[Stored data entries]
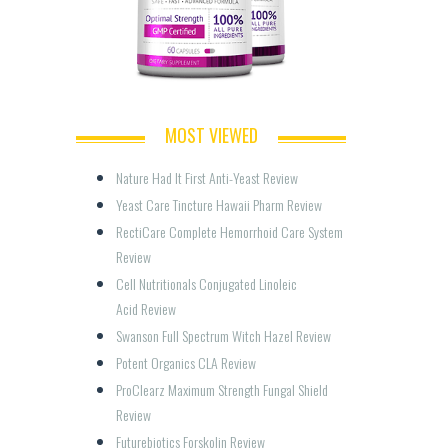
MOST VIEWED
Nature Had It First Anti-Yeast Review
Yeast Care Tincture Hawaii Pharm Review
RectiCare Complete Hemorrhoid Care System 
Review
Cell Nutritionals Conjugated Linoleic 
Acid Review
Swanson Full Spectrum Witch Hazel Review
Potent Organics CLA Review
ProClearz Maximum Strength Fungal Shield 
Review
Futurebiotics Forskolin Review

— Task objective —
Nothing should appear in the answer except the lines from the one with "RectiCare Complete Hemorrhoid Care System" through the final line of the records, written exactly.

— Solution to this problem —
RectiCare Complete Hemorrhoid Care System 
Review
Cell Nutritionals Conjugated Linoleic 
Acid Review
Swanson Full Spectrum Witch Hazel Review
Potent Organics CLA Review
ProClearz Maximum Strength Fungal Shield 
Review
Futurebiotics Forskolin Review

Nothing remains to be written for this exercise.